Electronic design automation data
"""

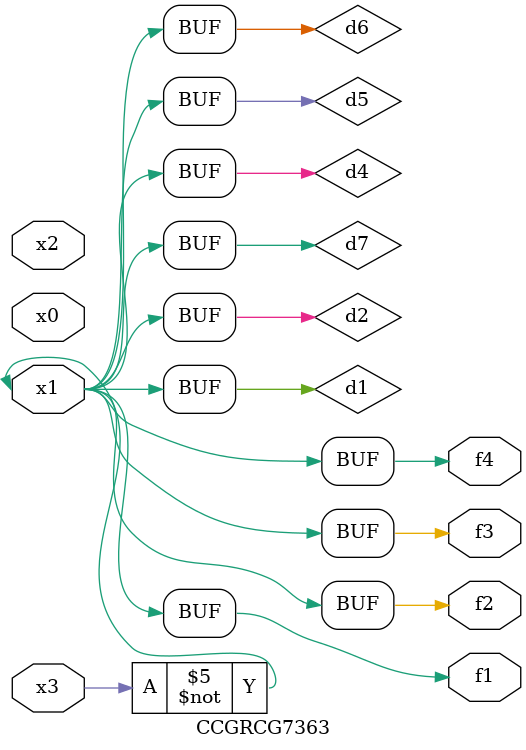
<source format=v>
module CCGRCG7363(
	input x0, x1, x2, x3,
	output f1, f2, f3, f4
);

	wire d1, d2, d3, d4, d5, d6, d7;

	not (d1, x3);
	buf (d2, x1);
	xnor (d3, d1, d2);
	nor (d4, d1);
	buf (d5, d1, d2);
	buf (d6, d4, d5);
	nand (d7, d4);
	assign f1 = d6;
	assign f2 = d7;
	assign f3 = d6;
	assign f4 = d6;
endmodule

</source>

"""

YOUR INSTRUCTIONS — Please transcribe every entry exactly as written, leaving the pictures out.

THE ANSWER —
<source format=v>
module CCGRCG7363(
	input x0, x1, x2, x3,
	output f1, f2, f3, f4
);

	wire d1, d2, d3, d4, d5, d6, d7;

	not (d1, x3);
	buf (d2, x1);
	xnor (d3, d1, d2);
	nor (d4, d1);
	buf (d5, d1, d2);
	buf (d6, d4, d5);
	nand (d7, d4);
	assign f1 = d6;
	assign f2 = d7;
	assign f3 = d6;
	assign f4 = d6;
endmodule

</source>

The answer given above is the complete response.